これらの情報を組み合わせることで、グループの各ブランドは状況に適した、またサプライチェーンの事情に合った取り組みを確実に展開できます。また、各ブランドのバリューチェーンにおけるGHGの排出を回避するためのエネルギー効率化プログラムの開発にもつながりました。
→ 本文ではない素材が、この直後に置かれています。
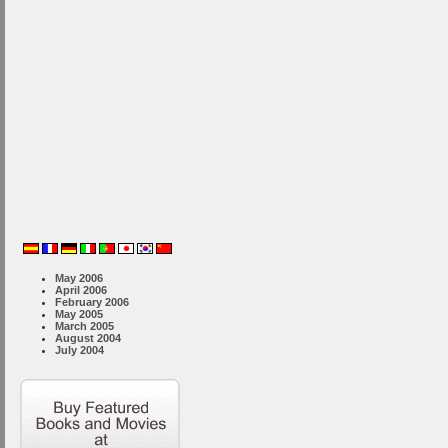
May 2006
April 2006
February 2006
May 2005
March 2005
August 2004
July 2004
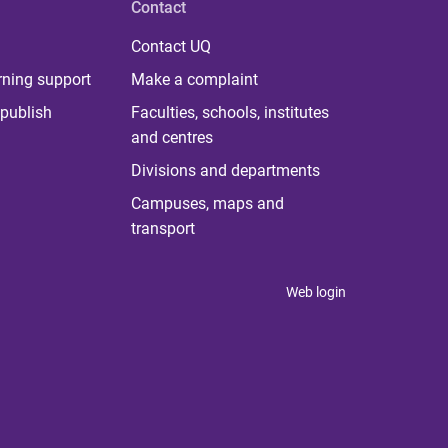
Contact
Contact UQ
rning support
Make a complaint
publish
Faculties, schools, institutes
and centres
Divisions and departments
Campuses, maps and
transport
Web login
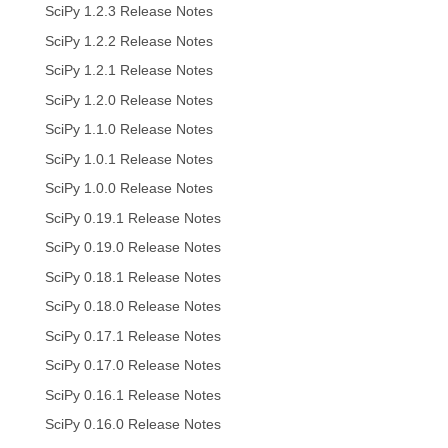
SciPy 1.2.3 Release Notes
SciPy 1.2.2 Release Notes
SciPy 1.2.1 Release Notes
SciPy 1.2.0 Release Notes
SciPy 1.1.0 Release Notes
SciPy 1.0.1 Release Notes
SciPy 1.0.0 Release Notes
SciPy 0.19.1 Release Notes
SciPy 0.19.0 Release Notes
SciPy 0.18.1 Release Notes
SciPy 0.18.0 Release Notes
SciPy 0.17.1 Release Notes
SciPy 0.17.0 Release Notes
SciPy 0.16.1 Release Notes
SciPy 0.16.0 Release Notes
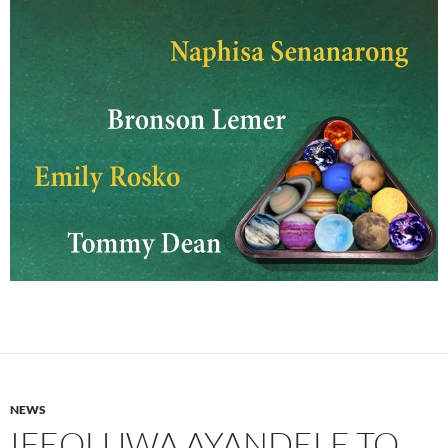
NEWS
IFEOLUWA AYANDELE TO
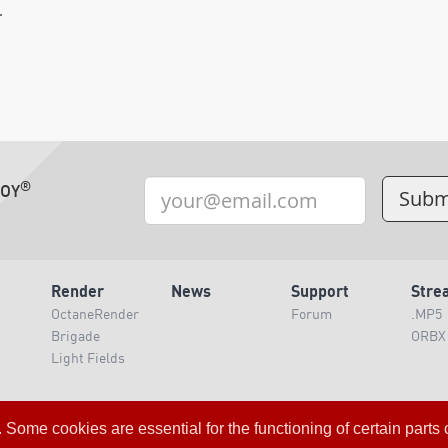
.
®
TOY
Render
News
Support
Stre
OctaneRender
Forum
.MP5
Brigade
ORBX
Light Fields
Loading Server Status
me cookies are essential for the functioning of certain parts of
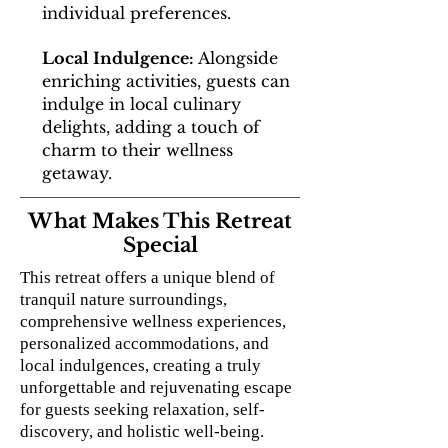
individual preferences.
Local Indulgence:
Alongside
enriching activities, guests can
indulge in local culinary
delights, adding a touch of
charm to their wellness
getaway.
What Makes This Retreat
Special
This retreat offers a unique blend of
tranquil nature surroundings,
comprehensive wellness experiences,
personalized accommodations, and
local indulgences, creating a truly
unforgettable and rejuvenating escape
for guests seeking relaxation, self-
discovery, and holistic well-being.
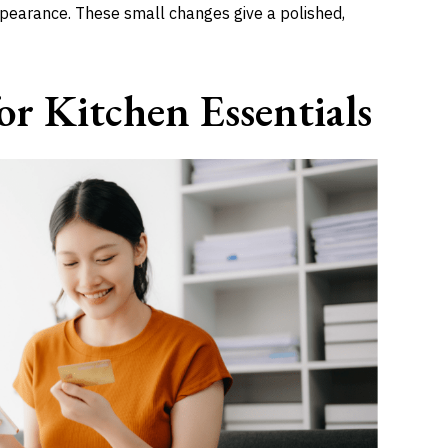
ppearance. These small changes give a polished,
r Kitchen Essentials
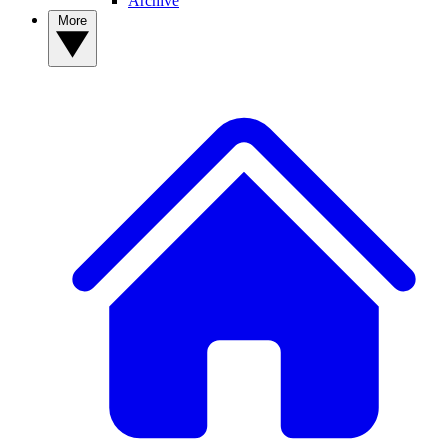
Archive
More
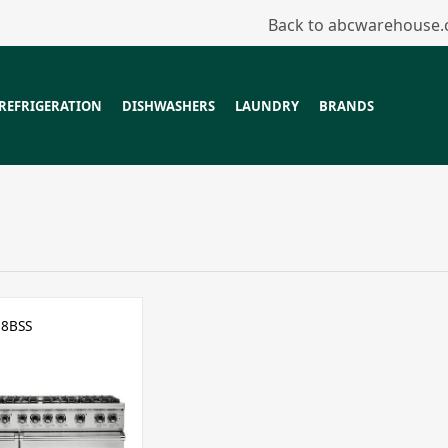
Back to abcwarehouse
REFRIGERATION
DISHWASHERS
LAUNDRY
BRANDS
8BSS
ケリングは、インパクトのある気候変動戦略を策定し、また真のパラダイムシフトを推進するため、科学的アプローチを選択しています。このような理由から、ケリングは科学的根拠に基づく目標(SBT)の基準を用いて、気候変動に関する方針を調整し、目標を設定してきました。
 

 

 

ケリングの目標設定

90%

2030年までに、スコープ1および2のGHGの絶対排出量を90%削減

70%

2030年までに、スコープ3のGHG排出量を 単位付加価値あたり70%削減付加価値1単位あたり70%削減

100%

再生可能な電力の年間調達量を(2015年の25%から)2022年までに100%に

Net-zero

気候変動に対して最悪の影響を及ぼすのを防ぎ、社会、経済、生物多様性に取り返しのつかないダメージを与えるのを回避するために、ケリングは2030年までにネットゼロを達成する、という目標を掲げています。このため、ケリングはGHGの排出量を最小限に抑えると共に、削減できない残りの排出量については最高水準のカーボン・オフセット基準を守ります

具体的なプログラムの実施

ケリングはこれらの目標を達成するために、以下のような施策を導入しています:

 

  • ベストプラクティスやサステナビリティに関する要件を定めた原材料および製造プロセスに関するケリング・スタンダードの実施
  • ケリングの事業におけるエネルギー効率化プログラムの策定。2019年にはこれらのプログラムを通じて、ケリングの店舗における二酸化炭素排出原単位を2015年比で30%削減することができました。
  • 全世界で使用する電力を100%再生可能に、という約束を果たすために、再生可能エネルギーへの転換を拡大。2020年12月31日現在、GHGプロトコルのスコープ1および2に含まれるすべての事業について、すでに目標の91%を達成しています。
  • 製造効率を改善するプログラムや革新的なプログラムを採用。例えば、織物工場向けのクリーン・バイ・デザイン・プログラムでは、年間12%の二酸化炭素排出量削減を実現しています。
  • ファッション協定を通じて、ファッション業界の脱炭素に役立つ取り組みやソリューションを支援すべく、同業他社と協力。

国連気候変動枠組条約(UNFCCC)に加盟しているケリングは、ファッション協定の推進役として主導的な役割を担い続けており、気候、生物多様性、海洋に焦点を当てながら、業界の先頭に立って前進しています。